Джунковский был одним из замечательнейших людей своего времени, так и не получившим публичного признания, к чему он никогда и не стремился.
Москва в годы правления Сергея Александровича (1891-1904) стала своеобразным государством в государстве. По инициативе Елизаветы Федоровны великокняжеский двор в Москве пытался конкурировать с царским.
Александр III снисходительно смотрел на забавы младшего брата и его жены. Для постоянно заторможенного молодого Николая II, унаследовавшего трон в 1894 году, блистательный дядя Сергей долго оставался недостижимым образцом для подражания, как и для его жены Александры Федоровны – ее старшая сестра.
Сергей Александрович считается едва ли ни виднейшим юдофобом последних десятилетий царского режима. Но похоже, что молва, обвинявшая Сергея Александровича в гонениях на евреев, хотя и опирается на общеизвестные факты, но несколько искажает их мотивы: на самом деле инициатором антисемитской политики была его очаровательная супруга.
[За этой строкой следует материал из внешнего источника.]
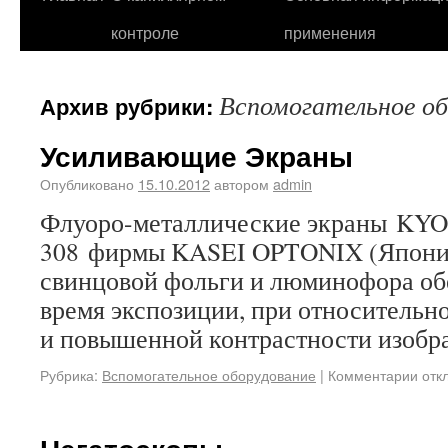
контроле
применения
Вспомогательное об
Архив рубрики:
Усиливающие Экраны
Опубликовано
15.10.2012
автором
admin
Флуоро-металлические экраны KY
308 фирмы KASEI OPTONIX (Япони
свинцовой фольги и люминофора об
время экспозиции, при относительн
и повышенной контрастности изобр
Рубрика:
Вспомогательное оборудование
|
Комментарии отк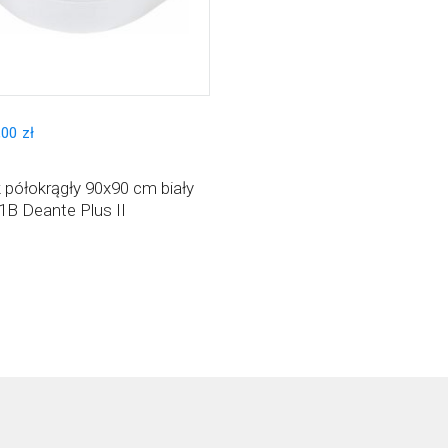
,
00
zł
 półokrągły 90x90 cm biały
B Deante Plus II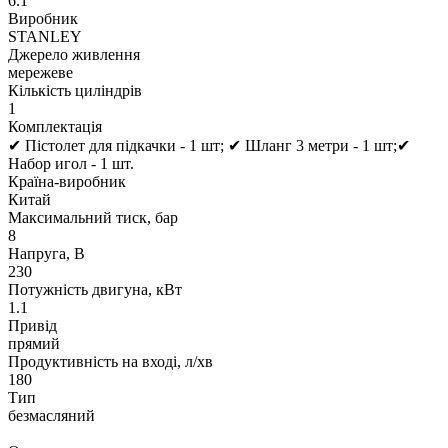
6.1
Виробник
STANLEY
Джерело живлення
мережеве
Кількість циліндрів
1
Комплектація
✔ Пістолет для підкачки - 1 шт; ✔ Шланг 3 метри - 1 шт;✔
Набор игол - 1 шт.
Країна-виробник
Китай
Максимальний тиск, бар
8
Напруга, В
230
Потужність двигуна, кВт
1.1
Привід
прямий
Продуктивність на вході, л/хв
180
Тип
безмасляний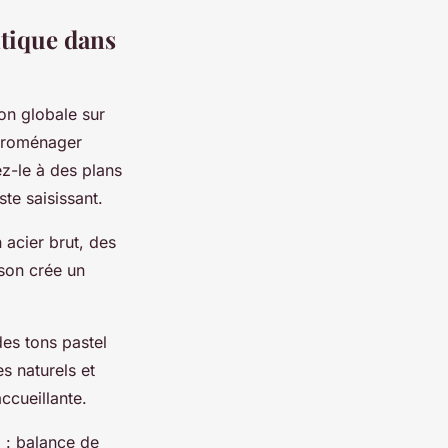
tique dans
on globale sur
ctroménager
ez-le à des plans
te saisissant.
 acier brut, des
ison crée un
es tons pastel
s naturels et
ccueillante.
 : balance de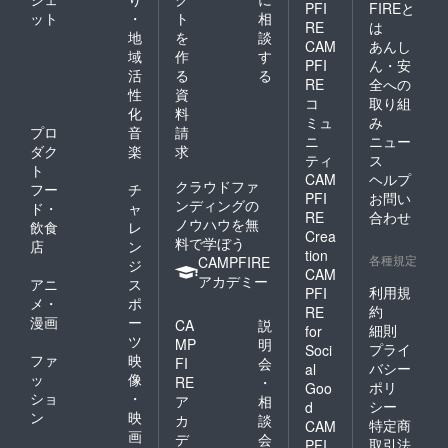
PFI
FIREと
ット
・
ト
相
RE
は
地
を
談
CAM
あんし
域
作
す
PFI
ん・安
活
る
る
RE
全への
性
資
コ
取り組
化
料
ミュ
み
プロ
音
請
ニ
ニュー
ダク
楽
求
ティ
ス
ト
CAM
ヘルプ
クラウドファ
フー
チ
PFI
お問い
ンディングの
ド・
ャ
RE
合わせ
ノウハウを無
飲食
レ
Crea
料で学ぼう
店
ン
tion
各種規定
CAMPFIRE
ジ
CAM
アカデミー
アニ
ス
利用規
PFI
メ・
ポ
約
RE
漫画
ー
CA
説
細則
for
ツ
MP
明
プライ
Soci
ファ
映
FI
会
バシー
al
ッ
像
RE
・
ポリ
Goo
ショ
・
ア
相
シー
d
ン
映
カ
談
特定商
CAM
画
デ
会
取引法
PFI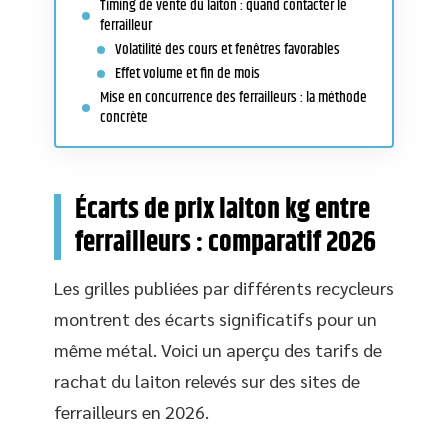
Timing de vente du laiton : quand contacter le
ferrailleur
Volatilité des cours et fenêtres favorables
Effet volume et fin de mois
Mise en concurrence des ferrailleurs : la méthode
concrète
Écarts de prix laiton kg entre
ferrailleurs : comparatif 2026
Les grilles publiées par différents recycleurs
montrent des écarts significatifs pour un
même métal. Voici un aperçu des tarifs de
rachat du laiton relevés sur des sites de
ferrailleurs en 2026.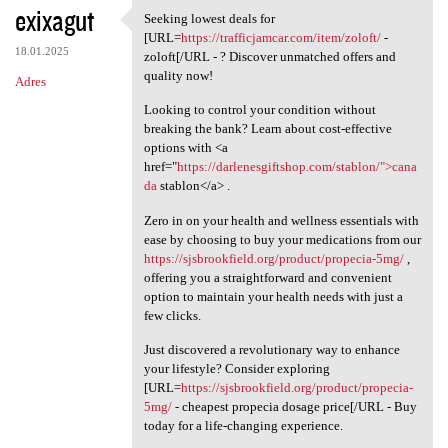
exixagut
Seeking lowest deals for
Seeking lowest deals for [URL
[URL=
https://trafficjamcar.com/item/zoloft/
-
18.01.2025
zoloft[/URL - ? Discover unmatched offers and
quality now!
Adres
Looking to control your condition without
breaking the bank? Learn about cost-effective
options with <a
href="
https://darlenesgiftshop.com/stablon/">cana
da
stablon</a> .
Zero in on your health and wellness essentials with
ease by choosing to buy your medications from our
https://sjsbrookfield.org/product/propecia-5mg/
,
offering you a straightforward and convenient
option to maintain your health needs with just a
few clicks.
Just discovered a revolutionary way to enhance
your lifestyle? Consider exploring
[URL=
https://sjsbrookfield.org/product/propecia-
5mg/
- cheapest propecia dosage price[/URL - Buy
today for a life-changing experience.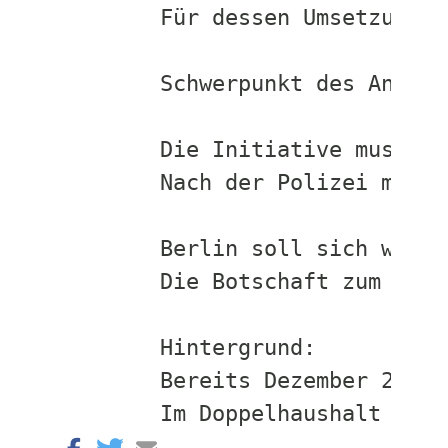
Für dessen Umsetzung f
Schwerpunkt des Antrag
Die Initiative muss in
Nach der Polizei muss 
Berlin soll sich weite
Die Botschaft zum inte
Hintergrund:

Bereits Dezember 2008 
Im Doppelhaushalt 2012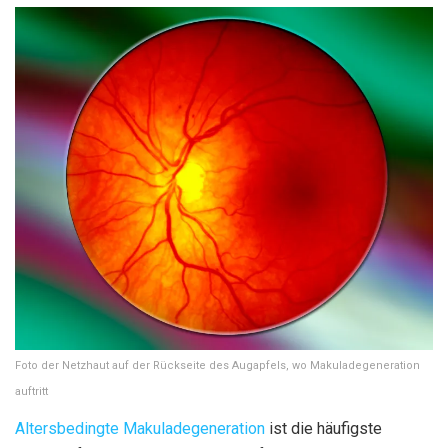
Foto der Netzhaut auf der Rückseite des Augapfels, wo Makuladegeneration
auftritt
Altersbedingte Makuladegeneration
ist die häufigste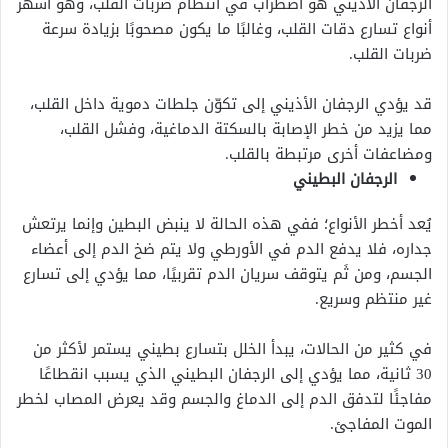
الرجفان الأذيني هو اضطراب في انتظام ضربات القلب، وهو
أشهر
أنواع تسارع دقات القلب،
وغالبًا ما يكون مصحوبًا بزيادة سرعة
ضربات القلب.
قد يؤدي الرجفان الأذيني إلى تكوّن جلطات دموية داخل القلب،
مما يزيد من خطر الإصابة بالسكتة الدماغية، وفشل القلب،
ومضاعفات أخرى مرتبطة بالقلب.
الرجفان البطيني
يُعد أخطر الأنواع؛ ففي هذه الحالة لا ينبض البطين وإنما يرتعش
جداره، فلا يدفع الدم في الأورطي ولا يتم ضخ الدم إلى أعضاء
الجسم، ومن ثَم يتوقف سريان الدم تقربيًا، مما يؤدي إلى تسارع
غير منتظم وسريع.
في كثير من الحالات، يبدأ الخلل بتسارع بطيني يستمر لأكثر من
30 ثانية، مما يؤدي إلى الرجفان البطيني الذي يسبب انقطاعًا
مفاجئًا لتدفق الدم إلى الدماغ والجسم وقد يعرض
المصاب لخطر
الموت المفاجئ.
Еще в том письме к отцу, в котором она сообщала о назначении в Москву и отрывки из которого мы цитировали выше, Элла писала: «наша жизнь в Москве не будет являться отдыхом, так как мы должны будем всегда находиться в Москве... Волосы поднимаются дыбом, когда подумаешь, какая ответственность возложена на Сергея... староверы, купечество и евреи играют там важную роль... Теперь все это надо привести в порядок с любовью, твердостью, по закону и с терпимостью. Господь, дай нам силы, руководи нами, так как все это будет таким трудным и тяжелым...»[245].
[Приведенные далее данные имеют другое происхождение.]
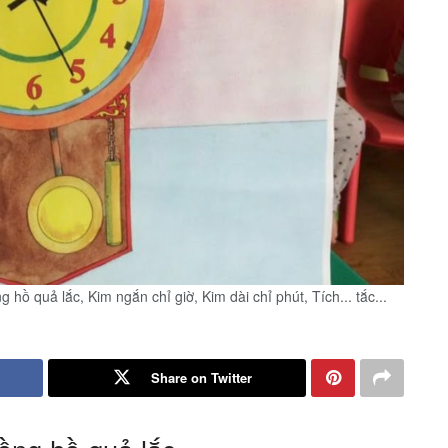
Đồng hồ quả lắc, Kim ngắn chỉ giờ, Kim dài chỉ phút, Tích... tắc...
Share on Twitter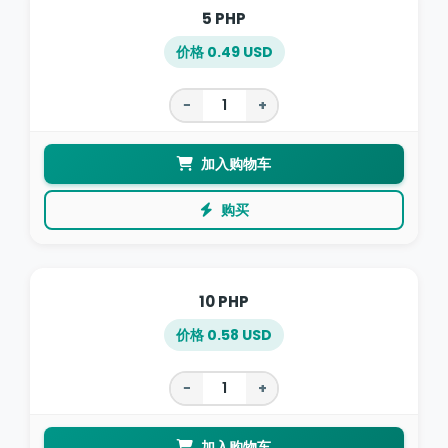
5 PHP
价格 0.49 USD
−
+
加入购物车
购买
10 PHP
价格 0.58 USD
−
+
加入购物车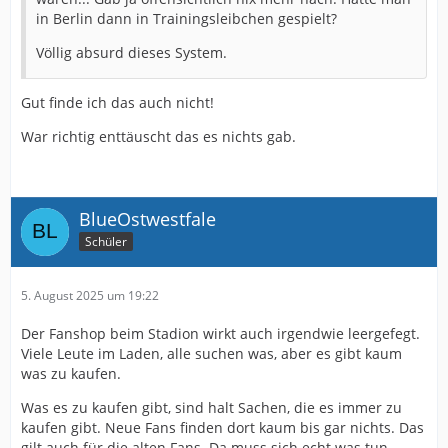
in Berlin dann in Trainingsleibchen gespielt?
Völlig absurd dieses System.
Gut finde ich das auch nicht!
War richtig enttäuscht das es nichts gab.
BlueOstwestfale
Schüler
5. August 2025 um 19:22
Der Fanshop beim Stadion wirkt auch irgendwie leergefegt.
Viele Leute im Laden, alle suchen was, aber es gibt kaum
was zu kaufen.
Was es zu kaufen gibt, sind halt Sachen, die es immer zu
kaufen gibt. Neue Fans finden dort kaum bis gar nichts. Das
gilt auch für die alten Fans. Da muss sich echt was tun.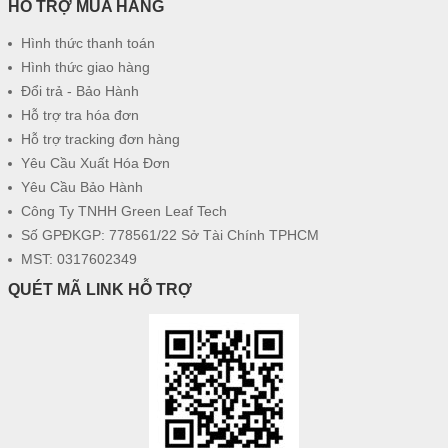
HỖ TRỢ MUA HÀNG
Hình thức thanh toán
Hình thức giao hàng
Đổi trả - Bảo Hành
Hỗ trợ tra hóa đơn
Hỗ trợ tracking đơn hàng
Yêu Cầu Xuất Hóa Đơn
Yêu Cầu Bảo Hành
Công Ty TNHH Green Leaf Tech
Số GPĐKGP: 778561/22 Sở Tài Chính TPHCM
MST: 0317602349
QUÉT MÃ LINK HỖ TRỢ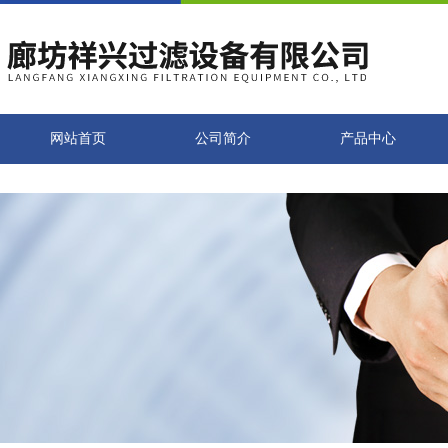
网站首页
公司简介
产品中心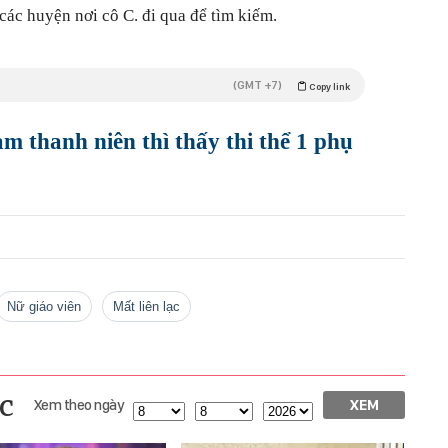
các huyện nơi cô C. đi qua để tìm kiếm.
(GMT +7)
Copy link
m thanh niên thì thấy thi thể 1 phụ
nữ giáo viên
mất liên lạc
c
Xem theo ngày
XEM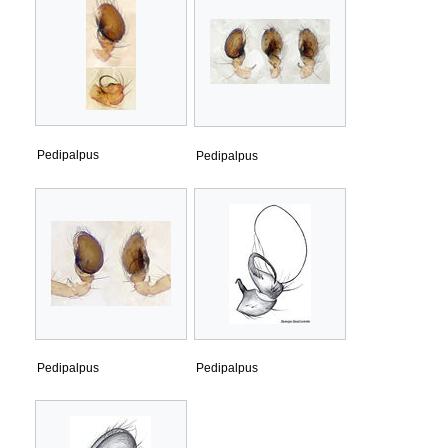
Pedipalpus
Pedipalpus
Pedipalpus
Pedipalpus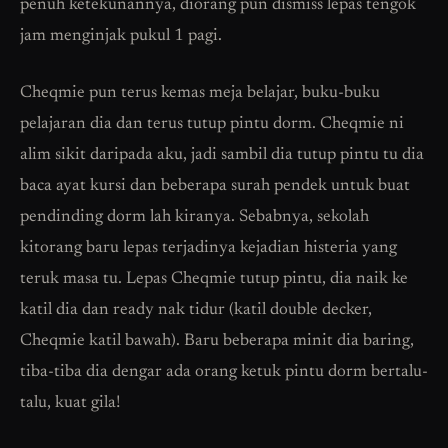
penuh ketekunannya, diorang pun dismiss lepas tengok
jam menginjak pukul 1 pagi.
Cheqmie pun terus kemas meja belajar, buku-buku
pelajaran dia dan terus tutup pintu dorm. Cheqmie ni
alim sikit daripada aku, jadi sambil dia tutup pintu tu dia
baca ayat kursi dan beberapa surah pendek untuk buat
pendinding dorm lah kiranya. Sebabnya, sekolah
kitorang baru lepas terjadinya kejadian histeria yang
teruk masa tu. Lepas Cheqmie tutup pintu, dia naik ke
katil dia dan ready nak tidur (katil double decker,
Cheqmie katil bawah). Baru beberapa minit dia baring,
tiba-tiba dia dengar ada orang ketuk pintu dorm bertalu-
talu, kuat gila!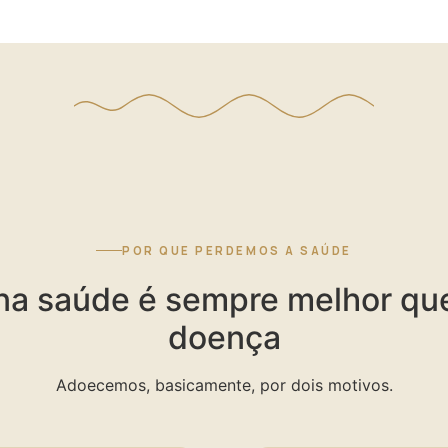
POR QUE PERDEMOS A SAÚDE
 na saúde é sempre melhor que
doença
Adoecemos, basicamente, por dois motivos.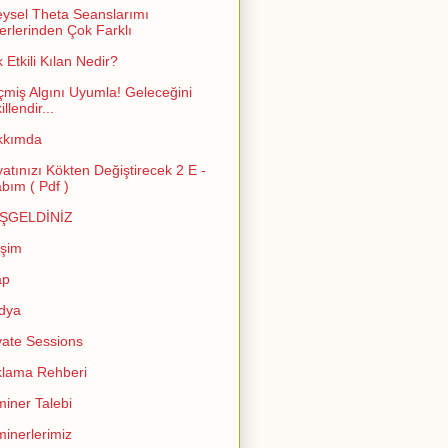
eysel Theta Seanslarımı
erlerinden Çok Farklı
 Etkili Kılan Nedir?
miş Algını Uyumla! Geleceğini
llendir...
kkımda
atınızı Kökten Değiştirecek 2 E -
abım ( Pdf )
ŞGELDİNİZ
işim
ap
dya
vate Sessions
lama Rehberi
iner Talebi
inerlerimiz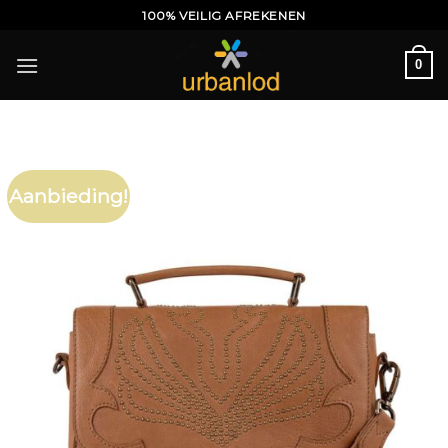
Ga
100% VEILIG AFREKENEN
naar
inhoud
0
Aanbieding!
Заинтригованный такими высказываниями, автор данной работы предпринял по германским источникам небольшое расследование и установил, что волна антисемитизма покатилась по Германии как раз с рубежа 1870-1880-х годов, а центром ее возникновения был именно Гессен[246]. Основным мотивом раздувания страстей стало заметное проникновение евреев на ключевые роли в германской экономике и культуре. Националистической германской прессой муссировалось сравнение незначительного процента численности евреев со значительным их процентом среди руководителей промышленности и финансов и вообще среди лиц с высшим образованием. Вместо того, чтобы призывать собственных единоверных соотечественников к усилению интереса к образованию и предпринимательству по примеру евреев, юдофобы требовали законодательных ограничений для евреев при приеме в учебные заведения и на службе – как это имело место и в России[247]. Это были еще только цветочки, ставшие ягодками уже при Гитлере.
Разумеется, за антисемитизм в России должны отвечать сами русские, и смешно перекладывать его на плечи немцев ХIХ века, но на индивидуальном уровне антисемитизм Сергея Александровича и его племянника Николая, никак практически не сталкивавшихся с евреями до начала своей политической деятельности, нужно адресовать к их юным женушкам-сестренкам.
Вздохнув от семейных передряг, молодые правители Москвы взялись за дело.
При предшественнике Сергея Александровича на генерал-губернаторском посту, князе Вл.А.Долгорукове, правившим более трети века (1856-1891), администрация славилась либерализмом и отчасти оказалась скуплена евреями, выбирающимися из-за черты оседлости. Сергей Александрович, еще вступая в должность, потребовал, чтобы Москву очистили от евреев.
3 мая 1892 года были приняты новые правила проживания евреев вне черты оседлости, и их применили к московским жителям – вопреки юридическому принципу: закон обратной силы не имеет. Высылка из Москвы в 1892 году тридцати восьми тысяч евреев стала своеобразным «окончательным решением еврейского вопроса» в локальных масштабах.
Это было первым заметным актом нового «правительства Москвы», которое стремилось в последующие годы задавать тон всей России – не правда ли, знакомая ситуация?
Решающий успех, как полагала тогда Елизавета Федоровна, был достигнут ею в 1894 году, когда место первой дамы империи перешло, благодаря ее заботам, к ее младшей сестре.